• **Task to complete**:
Rewrite all the lines of the items below as a numbered list, skipping any blank lines. Leave the pictures out of your answer.

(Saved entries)
- Opening Delimiter -
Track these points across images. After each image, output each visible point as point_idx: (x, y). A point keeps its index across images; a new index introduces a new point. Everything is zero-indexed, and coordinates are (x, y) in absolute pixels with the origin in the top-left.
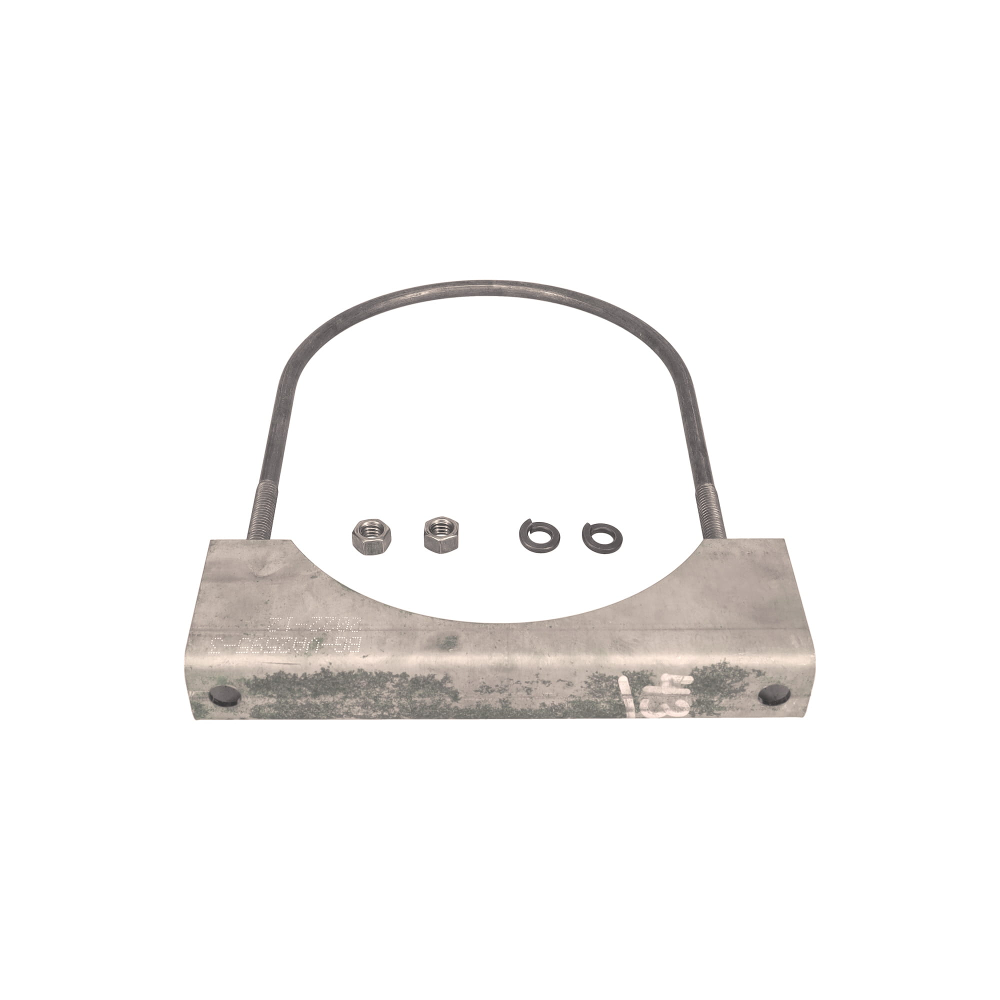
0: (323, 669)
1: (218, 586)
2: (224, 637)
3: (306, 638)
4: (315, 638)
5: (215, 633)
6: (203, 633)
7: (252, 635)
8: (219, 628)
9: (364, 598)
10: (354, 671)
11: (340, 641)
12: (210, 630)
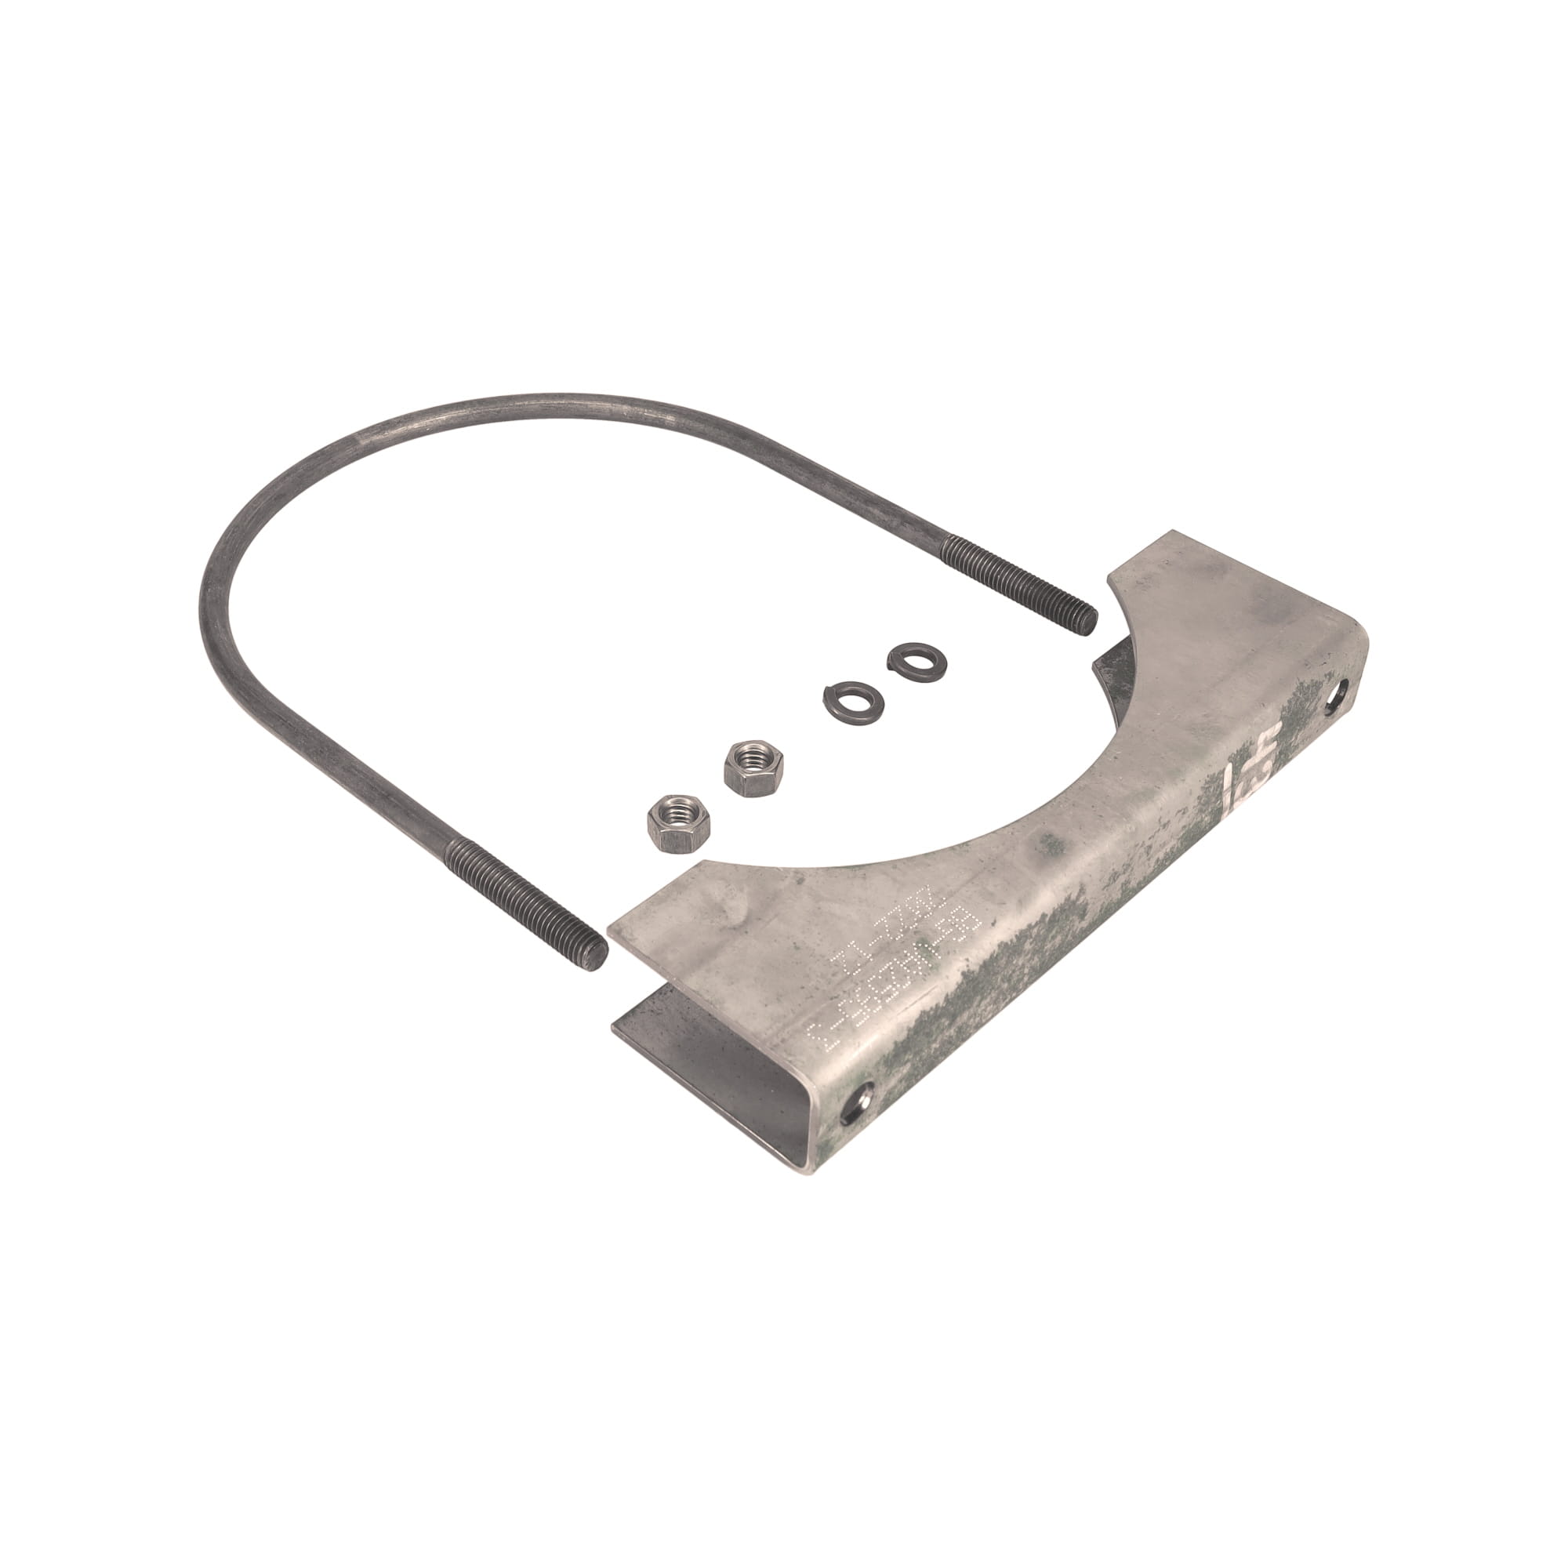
0: (963, 974)
1: (708, 971)
2: (816, 1020)
3: (905, 952)
4: (914, 944)
5: (799, 1024)
6: (785, 1035)
7: (841, 993)
8: (791, 1016)
9: (894, 864)
10: (994, 952)
11: (945, 926)
12: (785, 1026)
- Closing Delimiter -
• **Expected output**:
1. Track these points across images. After each image, output each visible point as point_idx: (x, y). A point keeps its index across images; a new index introduces a new point. Everything is zero-indexed, and coordinates are (x, y) in absolute pixels with the origin in the top-left.
2. 0: (323, 669)
3. 1: (218, 586)
4. 2: (224, 637)
5. 3: (306, 638)
6. 4: (315, 638)
7. 5: (215, 633)
8. 6: (203, 633)
9. 7: (252, 635)
10. 8: (219, 628)
11. 9: (364, 598)
12. 10: (354, 671)
13. 11: (340, 641)
14. 12: (210, 630)
15. 0: (963, 974)
16. 1: (708, 971)
17. 2: (816, 1020)
18. 3: (905, 952)
19. 4: (914, 944)
20. 5: (799, 1024)
21. 6: (785, 1035)
22. 7: (841, 993)
23. 8: (791, 1016)
24. 9: (894, 864)
25. 10: (994, 952)
26. 11: (945, 926)
27. 12: (785, 1026)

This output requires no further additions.